Choosing a transistor, suitable for us npn transistor 2N2712


  1. We calculate the maximum static power of the transistor, it takes 20% less than the maximum power dissipation, so that our transistor does not work at the limit of its capabilities:

    P st.max = 0.8 * P max = 0.8 * 200mW = 160 mW;

  2. Let us determine the collector current in the static mode (without a signal), despite the fact that no voltage is applied to the base through the transistor anyway, electric current still flows to a small extent.

    I k0 = P Art .max / U ke , where U ke is the collector-emitter junction voltage. The transistor dissipates half the supply voltage, the second half will dissipate on the resistors:

    U ke = U / 2;

    I 0 = P st.max / ( U / 2) = 160 mW / (12V / 2) = 26.7 mA;

  3. Now let's calculate the load resistance, initially we had one resistor R1, which fulfilled this role, but since we added the resistor R4 to increase the input resistance of the cascade, now the load resistance will be added from R1 and R4:

    R n = R1 + R4 , where R n - the total resistance of the load;

    The ratio between R1 and R4 is usually taken 1 to 10:

    R1 = R4 * 10;

    Calculate the load resistance:

    R1 + R4 = ( U / 2) / I k0 = (12V / 2) / 26.7 mA = (12V / 2) / 0.0267 A = 224.7 Ohm;

    The nearest resistors are 200 and 27 ohms. R1 = 200 Ω, and R4 = 27 Ω.

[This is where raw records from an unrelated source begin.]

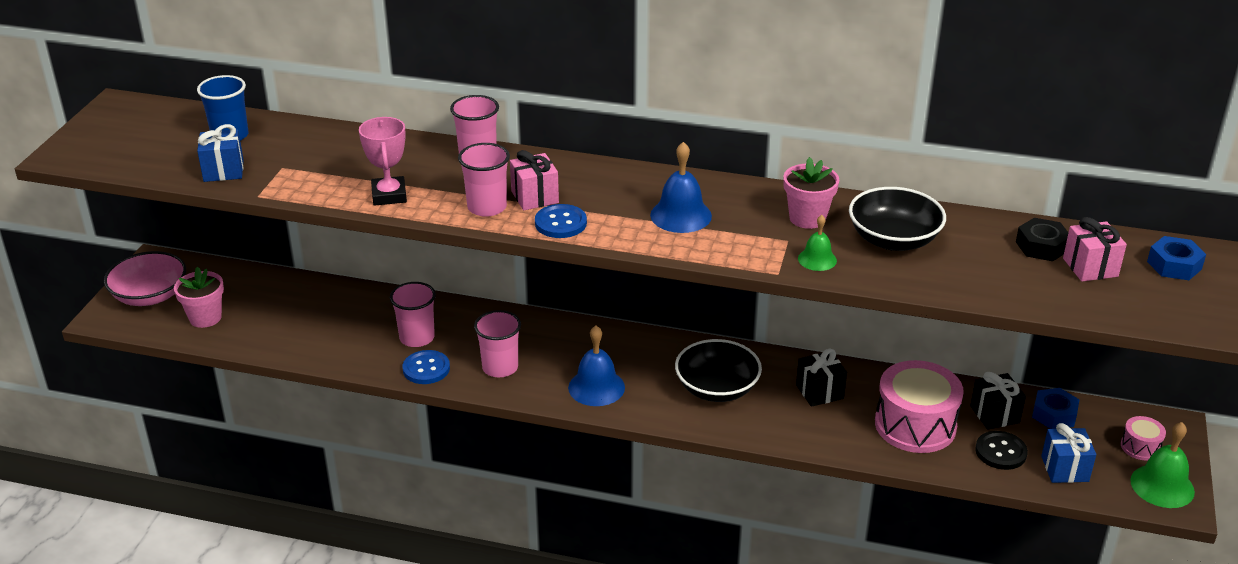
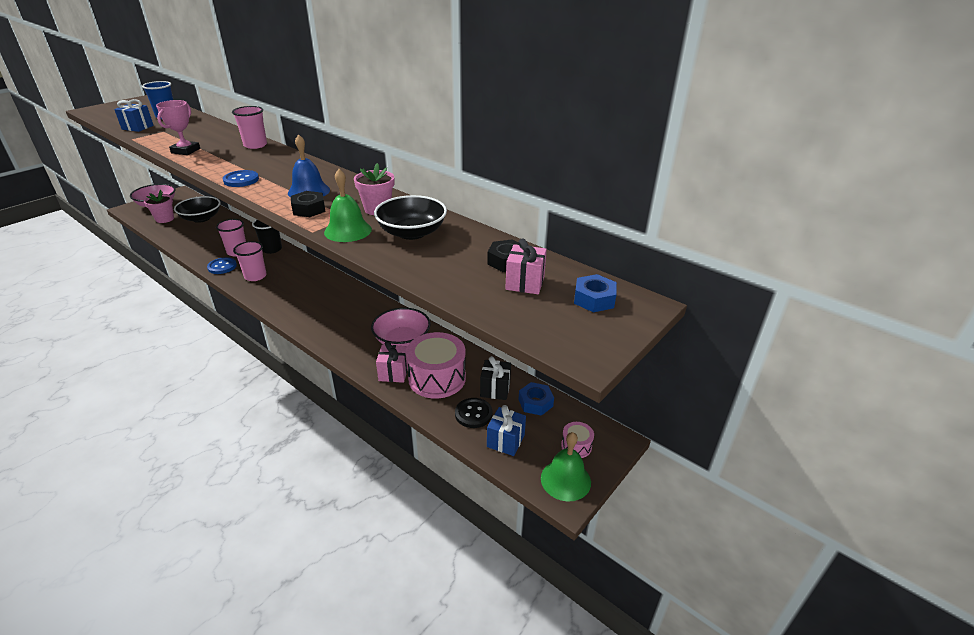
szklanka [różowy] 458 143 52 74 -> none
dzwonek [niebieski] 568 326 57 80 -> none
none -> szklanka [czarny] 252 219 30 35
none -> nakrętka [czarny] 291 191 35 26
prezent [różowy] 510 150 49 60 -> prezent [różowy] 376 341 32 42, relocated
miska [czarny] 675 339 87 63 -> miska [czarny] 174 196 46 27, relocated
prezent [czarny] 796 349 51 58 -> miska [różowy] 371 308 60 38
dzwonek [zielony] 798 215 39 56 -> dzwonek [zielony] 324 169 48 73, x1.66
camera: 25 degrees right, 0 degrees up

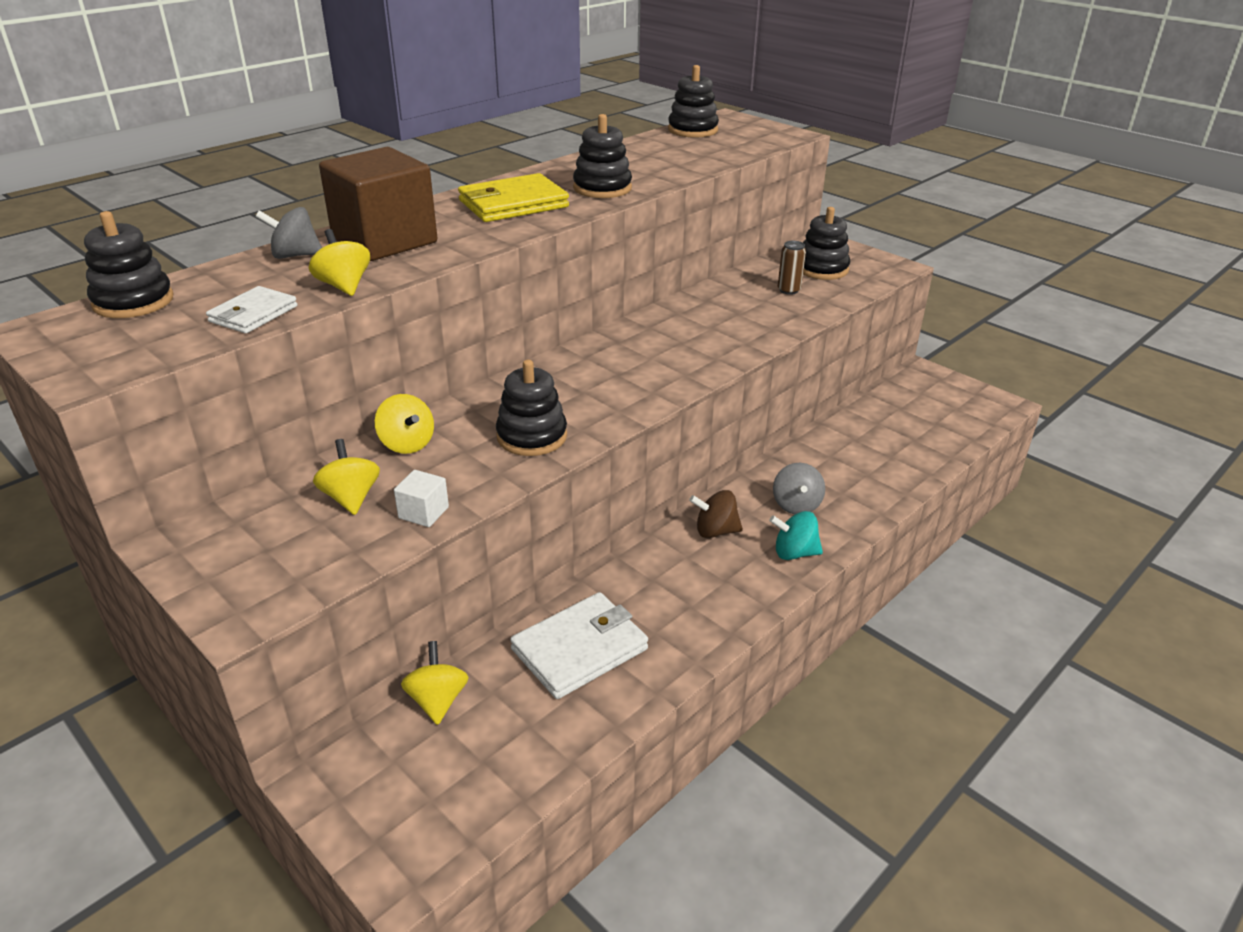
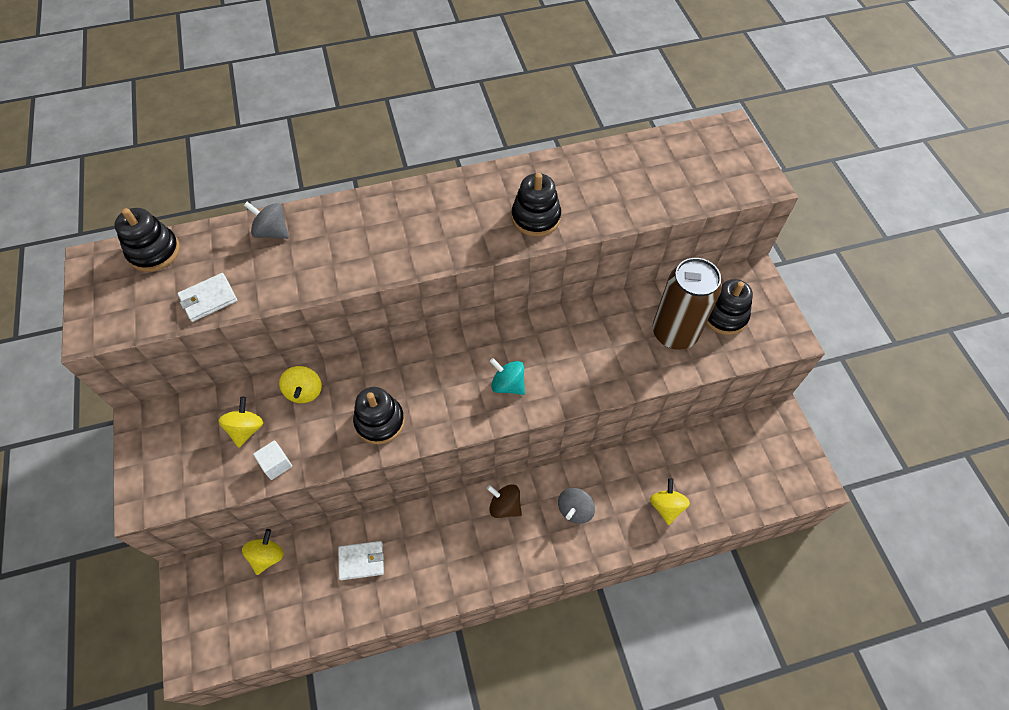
sześcian [brązowy] 319 147 118 114 -> none
portfel [żółty] 458 173 111 49 -> none
zabawka nakładanka [czarny] 668 65 51 73 -> none
bączek [żółty] 309 229 61 67 -> bączek [żółty] 650 478 40 47, relocated
bączek [turkusowy] 769 511 54 49 -> bączek [turkusowy] 490 358 35 37, relocated
portfel [biały] 510 592 138 107 -> portfel [biały] 338 541 46 39, x0.61
puszka [brązowy] 778 241 28 54 -> puszka [brązowy] 653 258 69 92, x2.37
camera: 30 degrees right, 25 degrees up

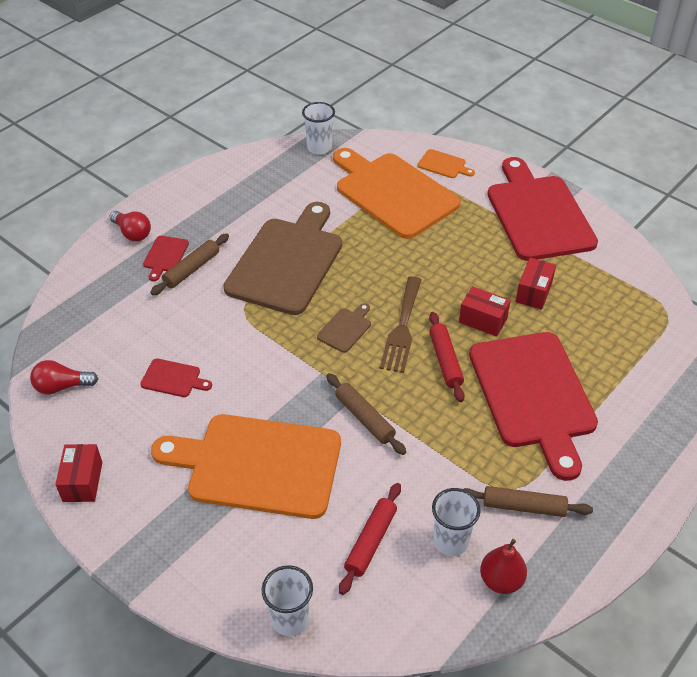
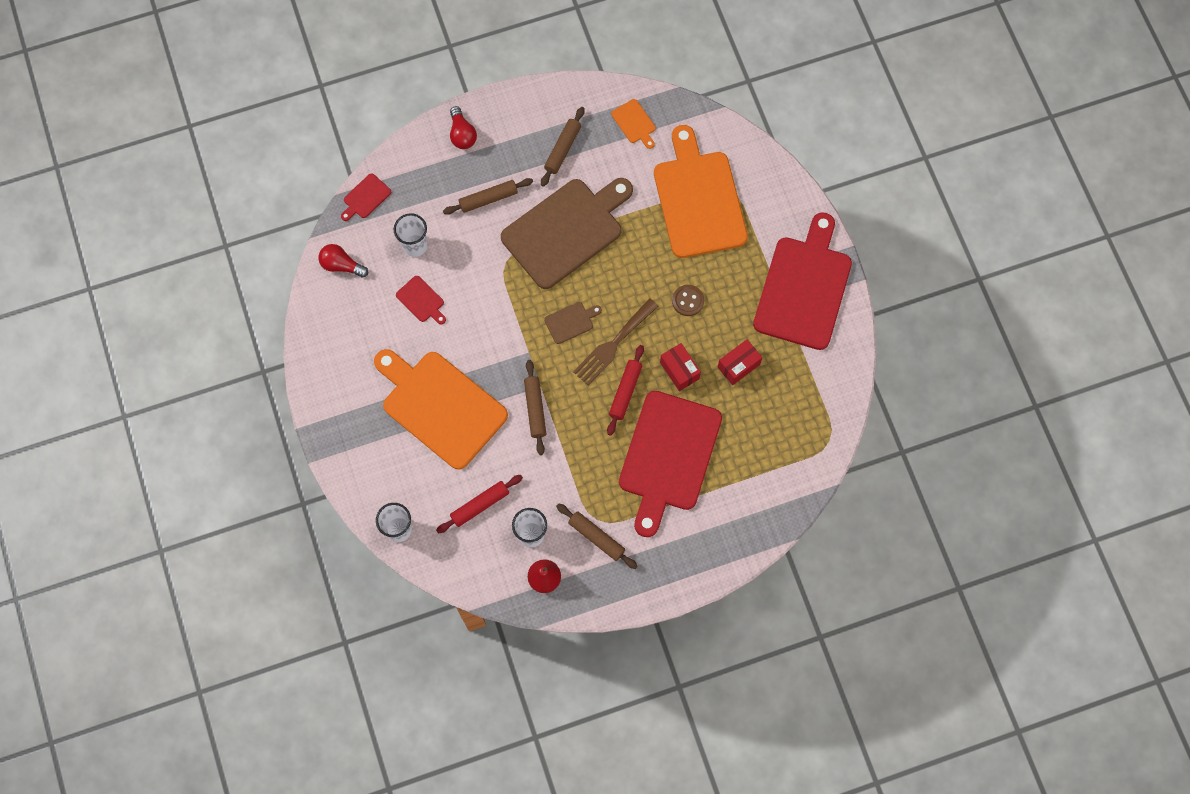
pudełko [czerwony] 55 444 47 58 -> none
none -> wałek do ciasta [brązowy] 541 107 44 80
none -> guzik [brązowy] 672 285 32 31
deska do krojenia [czerwony] 143 236 46 45 -> deska do krojenia [czerwony] 341 173 50 48, relocated
szklanka [biały] 302 102 33 53 -> szklanka [biały] 394 213 34 44, relocated
deska do krojenia [pomarańczowy] 417 149 58 29 -> deska do krojenia [pomarańczowy] 611 99 45 50, relocated
camera: 30 degrees right, 25 degrees up

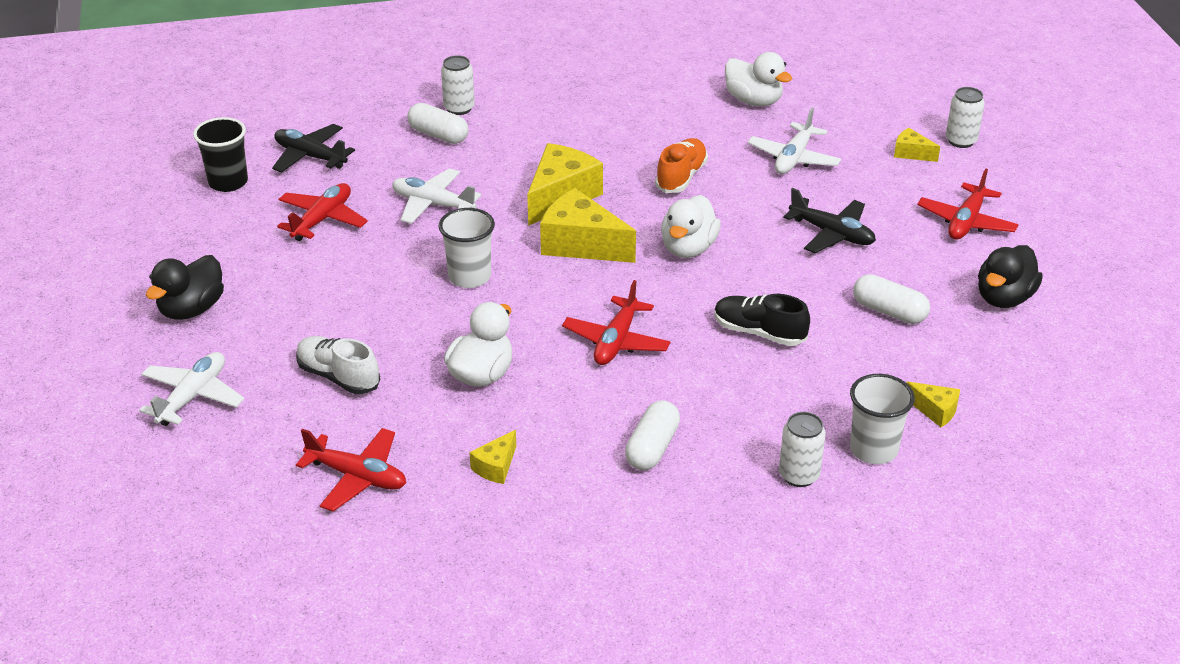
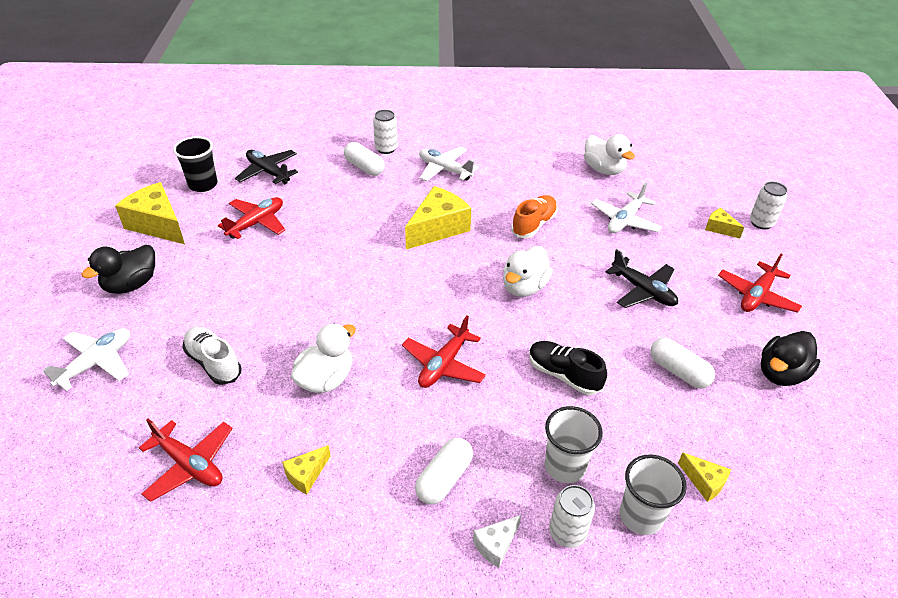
none -> ser [biały] 473 515 48 53
samolot [biały] 392 168 89 56 -> samolot [biały] 419 147 60 34, relocated
szklanka [biały] 438 208 57 80 -> szklanka [biały] 545 406 58 77, relocated
ser [żółty] 540 188 96 75 -> ser [żółty] 115 182 70 62, relocated
camera: 10 degrees right, 5 degrees up

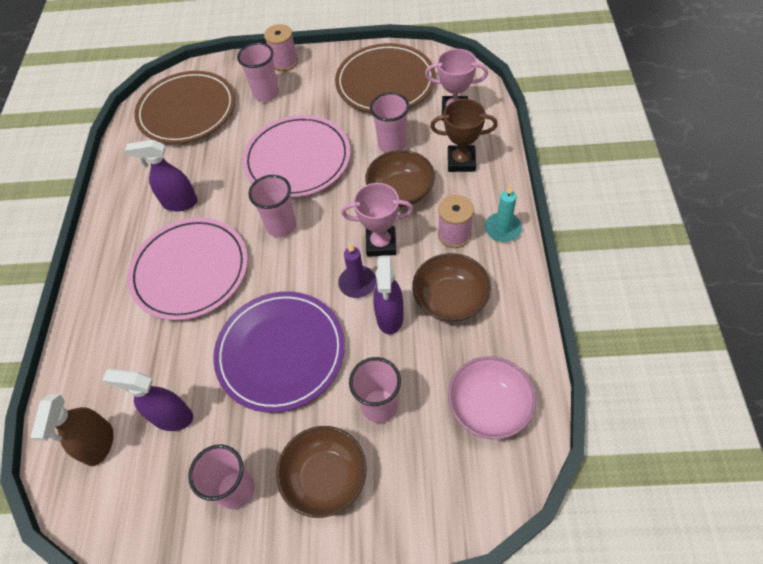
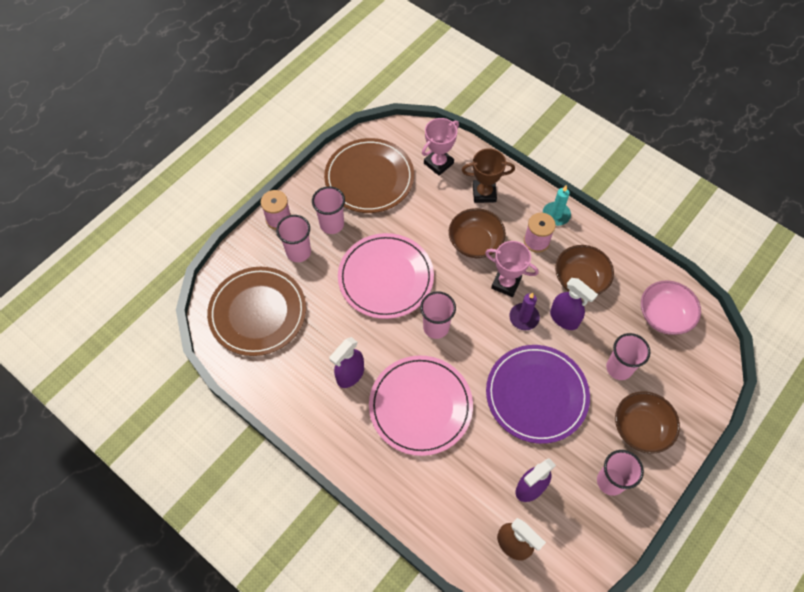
szklanka [różowy] 370 92 39 61 -> szklanka [różowy] 312 186 33 48, relocated
puchar [różowy] 341 183 73 74 -> puchar [różowy] 485 241 54 56, 75 degrees clockwise
puchar [brązowy] 430 99 68 73 -> puchar [brązowy] 462 148 53 55, 45 degrees clockwise
camera: 55 degrees left, 5 degrees up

  4. Now we find the voltage on the collector of the transistor without a signal:

    U 0 = ( U ke0 + I 0 * R4 ) = ( U - I 0 * R1 ) = (12 –0.0267 * 200 Ohm) = 6.7 V;

  5. Transistor control base current:

    I b = I to / h21 , where I to - collector current;

    I to = ( U / R n );

    I b = ( U / Rn ) / h21 = (12V / (200 Ohm + 27 Ohm)) / 75 = 0.0007 A = 0.07 mA;

  6. The total base current is determined by the bias voltage on the base, which is set by a divider R2 and R3 . The current set by the divider should be 5-10 times the base control current ( I b ), so that the base control current itself does not affect the bias voltage. Thus, for the value of the current divider ( I cases ), we take 0.7 mA and calculate R2 and R3 :

    R2 + R3 = U / I = 12V / 0.007 = 1714.3 Ω

  7. Now we calculate the voltage at the emitter in the resting state of the transistor ( U e ):

    U e = I K0 * R4 = 0.0267 A * 27 Ohms = 0.72 V

    Yes, I k0 is the quiescent current of the collector, but this same current also passes through the emitter, so that I k0 is considered the quiescent current of the entire transistor.

  8. Calculate the total voltage on the base ( U b ) taking into account the bias voltage ( U cm = 1V):

    U b = U e + U cm = 0.72 + 1 = 1.72 V

    Now, using the voltage divider formula, we find the values ​​of resistors R2 and R3 :

    R3 = ( R2 + R3 ) * U b / U = 1714.3 Ω * 1.72 V / 12 V = 245.7 Ω;

    The nearest nominal resistor is 250 Ohm;

    R2 = ( R2 + R3 ) - R3 = 1714.3 Ohm - 250 Ohm = 1464.3 Ohm;

    The nominal value of the resistor is chosen in the direction of decrease, the nearest R2 = 1.3 kΩ.

  9. Capacitors C1 and C2 usually set at least 5 microfarads. Capacity is chosen so that the capacitor does not have time to recharge.

Conclusion


At the output of the cascade, we receive a proportional amplified signal both in current and voltage, that is, in power. But one cascade is not enough for the required gain, so we have to add the next and the next ... And so on.

The considered calculation is rather superficial and such a gain scheme is of course not used in the structure of amplifiers, we should not forget about the range of transmitted frequencies, distortions and much more.